How do your songs appear?

"It has evolved a lot but still our default setting is to get in a room and start with zero and start jamming. That's still the basis for most of the songs that we write. We'll go in with no preconceived ideas, and then if things happen, they happen. And if they don't, then we might take a break and start again. Sometimes, we'll sit down with two guitars and write or go onto the piano or I will write and record a drumbeat and email it to Laura and see if she comes up with something to go over it. Recently, I've been trying to come up with vocal melodies and try and work the other parts around that. We also record a lot of things we jam and go back to see if there was anything good there. And we also fuck around more; we'll take a jam, put it on computer, maybe take the guitar riff and play it backwards and then re-learn it. Just screw things up a bit to see if it inspires you differently to what you would normally have done."

Is it important to write with playing live in mind?

"I’m more brutal about that than Laura. I think Laura is more concerned about that, probably because she has to do it on guitar, about how she'll be able to perform it live, generating lots of layers using just the one guitar. But I'm actually quite bloody-minded about that, I don't really fucking care. It you want to make something great, don't worry about how you'll play it until later. Early on, we wanted to make something that worked live, but now I don't really care. You can do things live that you can't do on a record, and vice versa. It would be boring if I saw a band who sounded exactly like they did on record."

How did you get involved with Drill:Brighton

"Basically, they asked us quite late in the day, and we weren't really sure. But then we decided it would be quite a nice way to end our year, to come back and play a really cool festival in Brighton. So, we said to them 'yeah, we'll play, but we want to play a really small room, play with a couple of bands who are friends of ours'. Small room, Friday night, make it a party! We're playing Bleach which is the smallest room we've played in Brighton for a long time. It'll be an intimate show, and we'll play all our fast songs! When we saw the line up announced we would have been going to it anyway!"



What are you plans for next year, 2015?

"On the face of it you'll probably hear very little from us. We've done a lot of touring, we released an album this year. We're writing more songs, figuring out what we want to do next, how we want to do the next album, even if we want to do another album, because the thing we talk about is about the album format, which is getting out-dated now.

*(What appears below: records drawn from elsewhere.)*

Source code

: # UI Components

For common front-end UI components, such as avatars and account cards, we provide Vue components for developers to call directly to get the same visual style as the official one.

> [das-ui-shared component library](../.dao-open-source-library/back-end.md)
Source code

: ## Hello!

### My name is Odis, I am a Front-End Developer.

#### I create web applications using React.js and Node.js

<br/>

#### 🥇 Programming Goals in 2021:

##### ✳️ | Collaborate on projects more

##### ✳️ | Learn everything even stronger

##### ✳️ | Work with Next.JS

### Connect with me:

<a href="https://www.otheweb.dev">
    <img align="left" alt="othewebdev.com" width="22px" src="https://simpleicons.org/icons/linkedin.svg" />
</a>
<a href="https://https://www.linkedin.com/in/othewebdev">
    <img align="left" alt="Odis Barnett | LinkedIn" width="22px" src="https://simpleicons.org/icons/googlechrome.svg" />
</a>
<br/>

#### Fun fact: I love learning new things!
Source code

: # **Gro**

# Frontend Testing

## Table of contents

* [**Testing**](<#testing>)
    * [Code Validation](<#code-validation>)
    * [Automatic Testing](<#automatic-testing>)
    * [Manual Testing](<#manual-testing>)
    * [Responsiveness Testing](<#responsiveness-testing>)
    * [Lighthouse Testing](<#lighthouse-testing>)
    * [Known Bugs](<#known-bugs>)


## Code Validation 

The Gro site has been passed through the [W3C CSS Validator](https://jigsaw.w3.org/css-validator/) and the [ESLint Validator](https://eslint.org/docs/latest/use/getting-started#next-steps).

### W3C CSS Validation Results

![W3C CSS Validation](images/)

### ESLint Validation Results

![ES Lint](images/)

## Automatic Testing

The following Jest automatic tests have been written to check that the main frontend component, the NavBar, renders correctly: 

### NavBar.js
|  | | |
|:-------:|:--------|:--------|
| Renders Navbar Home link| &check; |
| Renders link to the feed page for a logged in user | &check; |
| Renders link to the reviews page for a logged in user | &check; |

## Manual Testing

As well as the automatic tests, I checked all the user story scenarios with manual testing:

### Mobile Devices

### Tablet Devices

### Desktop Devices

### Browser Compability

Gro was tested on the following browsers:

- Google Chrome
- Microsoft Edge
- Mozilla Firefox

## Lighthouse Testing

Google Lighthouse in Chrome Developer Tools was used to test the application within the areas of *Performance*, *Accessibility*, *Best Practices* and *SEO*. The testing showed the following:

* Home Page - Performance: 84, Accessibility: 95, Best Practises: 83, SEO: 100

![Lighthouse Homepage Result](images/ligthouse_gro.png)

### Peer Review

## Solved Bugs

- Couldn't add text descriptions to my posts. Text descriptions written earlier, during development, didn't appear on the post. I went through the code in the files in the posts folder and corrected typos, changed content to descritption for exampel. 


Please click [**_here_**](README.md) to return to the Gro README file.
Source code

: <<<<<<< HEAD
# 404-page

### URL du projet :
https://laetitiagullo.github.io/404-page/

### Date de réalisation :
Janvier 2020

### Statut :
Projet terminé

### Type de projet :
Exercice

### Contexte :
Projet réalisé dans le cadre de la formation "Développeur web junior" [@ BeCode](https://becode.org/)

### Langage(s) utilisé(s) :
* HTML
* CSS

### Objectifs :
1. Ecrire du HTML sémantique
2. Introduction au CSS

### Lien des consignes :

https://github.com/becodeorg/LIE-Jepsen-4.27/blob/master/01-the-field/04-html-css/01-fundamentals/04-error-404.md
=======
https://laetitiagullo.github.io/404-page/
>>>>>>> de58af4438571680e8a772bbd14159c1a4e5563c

You don't necessarily need to release an album to move your band forward. We talk about releasing songs, speeding up the turnaround time. Next year we'll be working on new music.

How do you and Laura manage to keep Blood Red Shoes going? What's your secret!?

People ask us this a lot. I don't think there is a secret. In many ways we are just phenomenally lucky, we haven't killed each other yet. When we go and jam or write a song and it just comes out and works, it feels exactly the same as that first band practice. There's some chemistry, some magic that happens and it's still there. When it really works it doesn't feel like you're writing, it feels like something fell out of the sky and we just caught it. It happens, it's very unconscious, and it almost feels like you're not in charge of it, and that feeling happens all the time when we write. For whatever reason, that chemistry still exists. I don't know what it is, I don't particularly want to understand why, because I know it does, and I trust it. If we fall out on tour, which we do, or we disagree about what songs should go on an album, or whatever we might not see eye to eye on, the fact is when we come to write we have something that we don't get with other people. For as long as that's there we will be able to carry on. You're spitting in the face of it, if you don't! One thing Laura and I are not scared to do is communicate with each other. With a lot of bands there'll be a Noel Gallagher, with four or five other people. It's kind of like their band, someone who writes more songs, takes more money or has more of a say in things. Whereas, this is the most democratic thing you could have; two people with an equal voice. At no point do you feel like you're being pushed around by anybody. That must help.